• **THE TASK**
From the entries below, transcribe exactly the lines between the line holding "(thickness 1.6)" and the line holding "(usegerberattributes yes)", inclusive; skip all other lines.

Stored dataset items
_ _ _ _ _ _ _

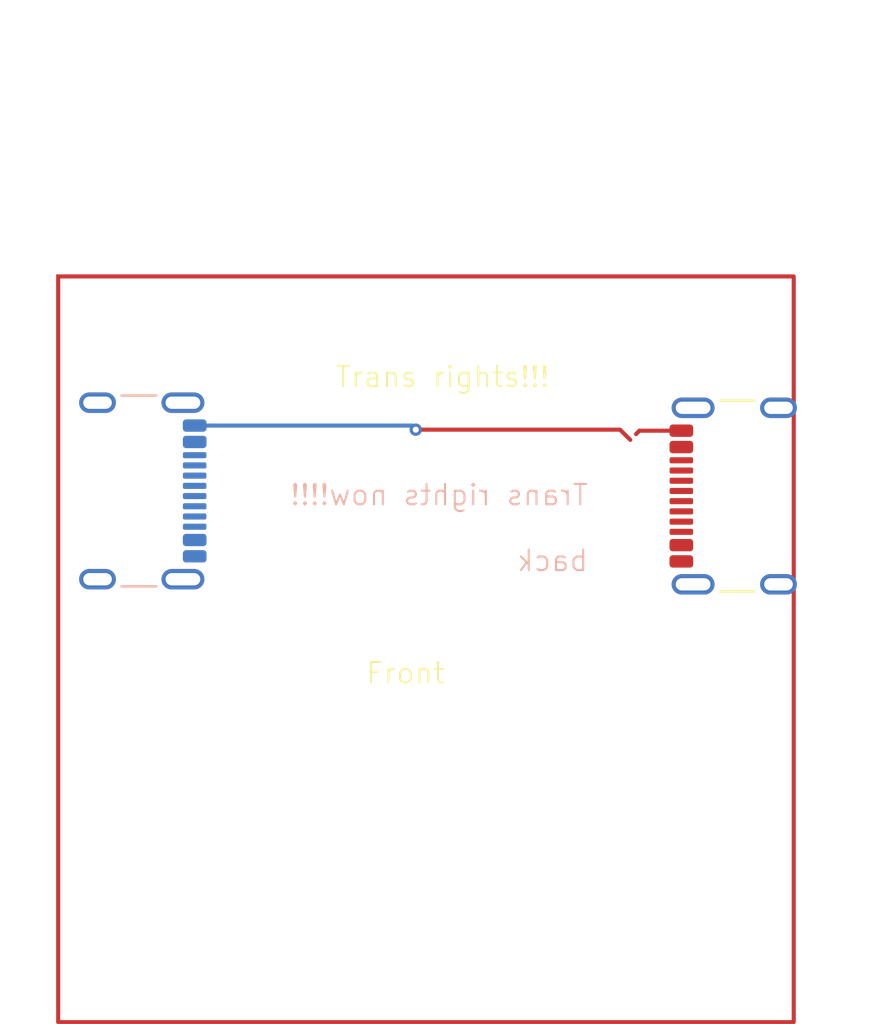
<source format=kicad_pcb>
(kicad_pcb
	(version 20240108)
	(generator "pcbnew")
	(generator_version "8.0")
	(general
		(thickness 1.6)
		(legacy_teardrops no)
	)
	(paper "A4")
	(layers
		(0 "F.Cu" signal)
		(31 "B.Cu" signal)
		(32 "B.Adhes" user "B.Adhesive")
		(33 "F.Adhes" user "F.Adhesive")
		(34 "B.Paste" user)
		(35 "F.Paste" user)
		(36 "B.SilkS" user "B.Silkscreen")
		(37 "F.SilkS" user "F.Silkscreen")
		(38 "B.Mask" user)
		(39 "F.Mask" user)
		(40 "Dwgs.User" user "User.Drawings")
		(41 "Cmts.User" user "User.Comments")
		(42 "Eco1.User" user "User.Eco1")
		(43 "Eco2.User" user "User.Eco2")
		(44 "Edge.Cuts" user)
		(45 "Margin" user)
		(46 "B.CrtYd" user "B.Courtyard")
		(47 "F.CrtYd" user "F.Courtyard")
		(48 "B.Fab" user)
		(49 "F.Fab" user)
		(50 "User.1" user)
		(51 "User.2" user)
		(52 "User.3" user)
		(53 "User.4" user)
		(54 "User.5" user)
		(55 "User.6" user)
		(56 "User.7" user)
		(57 "User.8" user)
		(58 "User.9" user)
	)
	(setup
		(pad_to_mask_clearance 0)
		(allow_soldermask_bridges_in_footprints no)
		(pcbplotparams
			(layerselection 0x00010fc_ffffffff)
			(plot_on_all_layers_selection 0x0000000_00000000)
			(disableapertmacros no)
			(usegerberextensions no)
			(usegerberattributes yes)
			(usegerberadvancedattributes yes)
			(creategerberjobfile yes)
			(dashed_line_dash_ratio 12.000000)
			(dashed_line_gap_ratio 3.000000)
			(svgprecision 4)
			(plotframeref no)
			(viasonmask no)
			(mode 1)
			(useauxorigin no)
			(hpglpennumber 1)
			(hpglpenspeed 20)
			(hpglpendiameter 15.000000)
			(pdf_front_fp_property_popups yes)
			(pdf_back_fp_property_popups yes)
			(dxfpolygonmode yes)
			(dxfimperialunits yes)
			(dxfusepcbnewfont yes)
			(psnegative no)
			(psa4output no)
			(plotreference yes)
			(plotvalue yes)
			(plotfptext yes)
			(plotinvisibletext no)
			(sketchpadsonfab no)
			(subtractmaskfromsilk no)
			(outputformat 1)
			(mirror no)
			(drillshape 1)
			(scaleselection 1)
			(outputdirectory "")
		)
	)
	(net 0 "")
	(footprint "Connector_USB:USB_C_Receptacle_GCT_USB4105-xx-A_16P_TopMnt_Horizontal" (layer "F.Cu") (at 196.68 88.75 90))
	(footprint "Connector_USB:USB_C_Receptacle_GCT_USB4105-xx-A_16P_TopMnt_Horizontal" (layer "B.Cu") (at 165.5 88.5 90))
	(gr_rect
		(start 162.5 78)
		(end 198.5 114.5)
		(stroke
			(width 0.2)
			(type default)
		)
		(fill none)
		(layer "F.Cu")
		(uuid "73c905c8-4229-4b8f-a692-47d4d3899763")
	)
	(gr_text "Trans rights now!!!!\n\nback"
		(at 188.5 92.5 0)
		(layer "B.SilkS")
		(uuid "681b5fcc-ff7f-4a2d-9c82-636542d6bfc1")
		(effects
			(font
				(size 1 1)
				(thickness 0.1)
			)
			(justify left bottom mirror)
		)
	)
	(gr_text "Front"
		(at 177.5 98 0)
		(layer "F.SilkS")
		(uuid "28577b04-fc35-4189-a192-10eba91eead3")
		(effects
			(font
				(size 1 1)
				(thickness 0.1)
			)
			(justify left bottom)
		)
	)
	(gr_text "Trans rights!!!"
		(at 176 83.5 0)
		(layer "F.SilkS")
		(uuid "4152af1b-be56-4431-be99-d83bdfd44541")
		(effects
			(font
				(size 1 1)
				(thickness 0.1)
			)
			(justify left bottom)
		)
	)
	(segment
		(start 193 85.55)
		(end 190.95 85.55)
		(width 0.2)
		(layer "F.Cu")
		(net 0)
		(uuid "0f7481b4-46ba-46d6-988d-224df0878b58")
	)
	(segment
		(start 190.95 85.55)
		(end 190.782843 85.717157)
		(width 0.2)
		(layer "F.Cu")
		(net 0)
		(uuid "101df164-21da-4002-8088-2e4a50831f5d")
	)
	(segment
		(start 180 85.5)
		(end 190 85.5)
		(width 0.2)
		(layer "F.Cu")
		(net 0)
		(uuid "3fd898a6-40a5-47fd-979a-8f58edb14083")
	)
	(segment
		(start 190 85.5)
		(end 190.5 86)
		(width 0.2)
		(layer "F.Cu")
		(net 0)
		(uuid "5240b6c5-630b-43fe-ac75-2f7490336d1a")
	)
	(via
		(at 180 85.5)
		(size 0.6)
		(drill 0.3)
		(layers "F.Cu" "B.Cu")
		(net 0)
		(uuid "402ed3d0-966c-483d-9e2c-ddfac15c662d")
	)
	(segment
		(start 179.8 85.3)
		(end 180 85.5)
		(width 0.2)
		(layer "B.Cu")
		(net 0)
		(uuid "1dd6de0a-662d-4aa1-a892-64df24bbdfcc")
	)
	(segment
		(start 169.18 85.3)
		(end 179.8 85.3)
		(width 0.2)
		(layer "B.Cu")
		(net 0)
		(uuid "31f4a6d3-5659-4aa2-9061-3ce3b870f1fd")
	)
)
</source>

_ _ _ _ _ _ _

• **SOLVED EXERCISE**
		(thickness 1.6)
		(legacy_teardrops no)
	)
	(paper "A4")
	(layers
		(0 "F.Cu" signal)
		(31 "B.Cu" signal)
		(32 "B.Adhes" user "B.Adhesive")
		(33 "F.Adhes" user "F.Adhesive")
		(34 "B.Paste" user)
		(35 "F.Paste" user)
		(36 "B.SilkS" user "B.Silkscreen")
		(37 "F.SilkS" user "F.Silkscreen")
		(38 "B.Mask" user)
		(39 "F.Mask" user)
		(40 "Dwgs.User" user "User.Drawings")
		(41 "Cmts.User" user "User.Comments")
		(42 "Eco1.User" user "User.Eco1")
		(43 "Eco2.User" user "User.Eco2")
		(44 "Edge.Cuts" user)
		(45 "Margin" user)
		(46 "B.CrtYd" user "B.Courtyard")
		(47 "F.CrtYd" user "F.Courtyard")
		(48 "B.Fab" user)
		(49 "F.Fab" user)
		(50 "User.1" user)
		(51 "User.2" user)
		(52 "User.3" user)
		(53 "User.4" user)
		(54 "User.5" user)
		(55 "User.6" user)
		(56 "User.7" user)
		(57 "User.8" user)
		(58 "User.9" user)
	)
	(setup
		(pad_to_mask_clearance 0)
		(allow_soldermask_bridges_in_footprints no)
		(pcbplotparams
			(layerselection 0x00010fc_ffffffff)
			(plot_on_all_layers_selection 0x0000000_00000000)
			(disableapertmacros no)
			(usegerberextensions no)
			(usegerberattributes yes)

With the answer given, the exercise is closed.